**Assignment:**
Output only the lines below that start at the line containing "index mcp: (39, 300)" and end at the line containing "thumb tip: (239, 274)", with both ends kept.

**** Records to use ****

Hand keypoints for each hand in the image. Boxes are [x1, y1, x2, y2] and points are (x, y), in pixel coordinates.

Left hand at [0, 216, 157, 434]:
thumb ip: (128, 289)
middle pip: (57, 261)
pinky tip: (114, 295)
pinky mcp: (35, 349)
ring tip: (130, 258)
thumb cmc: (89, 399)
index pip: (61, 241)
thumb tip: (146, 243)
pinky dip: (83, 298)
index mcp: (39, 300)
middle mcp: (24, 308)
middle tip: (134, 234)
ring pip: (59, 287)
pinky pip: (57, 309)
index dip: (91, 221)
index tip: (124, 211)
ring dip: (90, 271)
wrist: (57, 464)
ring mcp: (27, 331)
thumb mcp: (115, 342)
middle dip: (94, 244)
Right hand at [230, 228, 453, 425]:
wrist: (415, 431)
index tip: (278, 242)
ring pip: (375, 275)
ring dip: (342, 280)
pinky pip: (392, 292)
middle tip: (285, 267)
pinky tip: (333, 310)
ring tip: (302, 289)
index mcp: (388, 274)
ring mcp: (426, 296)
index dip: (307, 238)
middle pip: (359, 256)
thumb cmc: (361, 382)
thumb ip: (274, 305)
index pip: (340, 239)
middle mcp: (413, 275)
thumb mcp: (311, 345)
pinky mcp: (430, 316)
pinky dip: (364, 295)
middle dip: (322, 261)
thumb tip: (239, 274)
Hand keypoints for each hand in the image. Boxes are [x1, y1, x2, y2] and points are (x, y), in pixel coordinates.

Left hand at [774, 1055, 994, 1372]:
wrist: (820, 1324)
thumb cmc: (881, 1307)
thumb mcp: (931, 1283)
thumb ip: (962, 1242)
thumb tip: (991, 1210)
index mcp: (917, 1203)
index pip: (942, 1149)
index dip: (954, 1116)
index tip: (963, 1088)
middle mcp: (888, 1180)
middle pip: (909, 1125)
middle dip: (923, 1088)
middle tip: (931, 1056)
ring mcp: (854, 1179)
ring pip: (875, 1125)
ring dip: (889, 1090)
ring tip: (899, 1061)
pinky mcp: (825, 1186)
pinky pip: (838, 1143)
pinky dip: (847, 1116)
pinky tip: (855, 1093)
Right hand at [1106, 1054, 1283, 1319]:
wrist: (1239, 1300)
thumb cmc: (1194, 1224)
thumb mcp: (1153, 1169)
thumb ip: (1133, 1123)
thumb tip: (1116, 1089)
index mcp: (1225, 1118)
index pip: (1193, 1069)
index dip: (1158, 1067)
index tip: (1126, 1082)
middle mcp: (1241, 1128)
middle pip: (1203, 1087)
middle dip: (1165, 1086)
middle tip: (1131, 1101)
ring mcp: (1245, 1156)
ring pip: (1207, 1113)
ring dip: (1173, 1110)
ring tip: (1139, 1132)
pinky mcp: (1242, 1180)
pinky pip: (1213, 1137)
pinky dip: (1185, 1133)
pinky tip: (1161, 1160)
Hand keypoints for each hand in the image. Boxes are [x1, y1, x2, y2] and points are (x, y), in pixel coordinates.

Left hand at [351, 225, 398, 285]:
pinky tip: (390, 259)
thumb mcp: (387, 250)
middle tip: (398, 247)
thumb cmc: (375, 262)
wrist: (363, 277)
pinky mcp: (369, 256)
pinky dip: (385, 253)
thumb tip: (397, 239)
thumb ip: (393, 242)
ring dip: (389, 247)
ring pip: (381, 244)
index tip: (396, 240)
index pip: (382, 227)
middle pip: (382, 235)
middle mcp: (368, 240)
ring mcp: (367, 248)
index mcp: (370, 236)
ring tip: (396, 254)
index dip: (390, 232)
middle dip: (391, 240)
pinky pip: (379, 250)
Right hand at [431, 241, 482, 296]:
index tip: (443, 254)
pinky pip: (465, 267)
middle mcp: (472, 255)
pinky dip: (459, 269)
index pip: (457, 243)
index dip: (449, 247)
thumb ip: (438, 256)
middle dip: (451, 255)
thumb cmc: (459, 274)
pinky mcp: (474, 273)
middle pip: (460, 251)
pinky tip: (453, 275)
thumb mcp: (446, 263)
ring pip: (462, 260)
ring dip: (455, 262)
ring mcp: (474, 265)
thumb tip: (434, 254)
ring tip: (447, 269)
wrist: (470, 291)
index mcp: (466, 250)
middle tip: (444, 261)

****

**Written solution:**
index mcp: (39, 300)
middle mcp: (24, 308)
middle tip: (134, 234)
ring pip: (59, 287)
pinky pip: (57, 309)
index dip: (91, 221)
index tip: (124, 211)
ring dip: (90, 271)
wrist: (57, 464)
ring mcp: (27, 331)
thumb mcp: (115, 342)
middle dip: (94, 244)
Right hand at [230, 228, 453, 425]:
wrist: (415, 431)
index tip: (278, 242)
ring pip: (375, 275)
ring dip: (342, 280)
pinky pip: (392, 292)
middle tip: (285, 267)
pinky tip: (333, 310)
ring tip: (302, 289)
index mcp: (388, 274)
ring mcp: (426, 296)
index dip: (307, 238)
middle pip: (359, 256)
thumb cmc: (361, 382)
thumb ip: (274, 305)
index pip: (340, 239)
middle mcp: (413, 275)
thumb mcp: (311, 345)
pinky mcp: (430, 316)
pinky dip: (364, 295)
middle dip: (322, 261)
thumb tip: (239, 274)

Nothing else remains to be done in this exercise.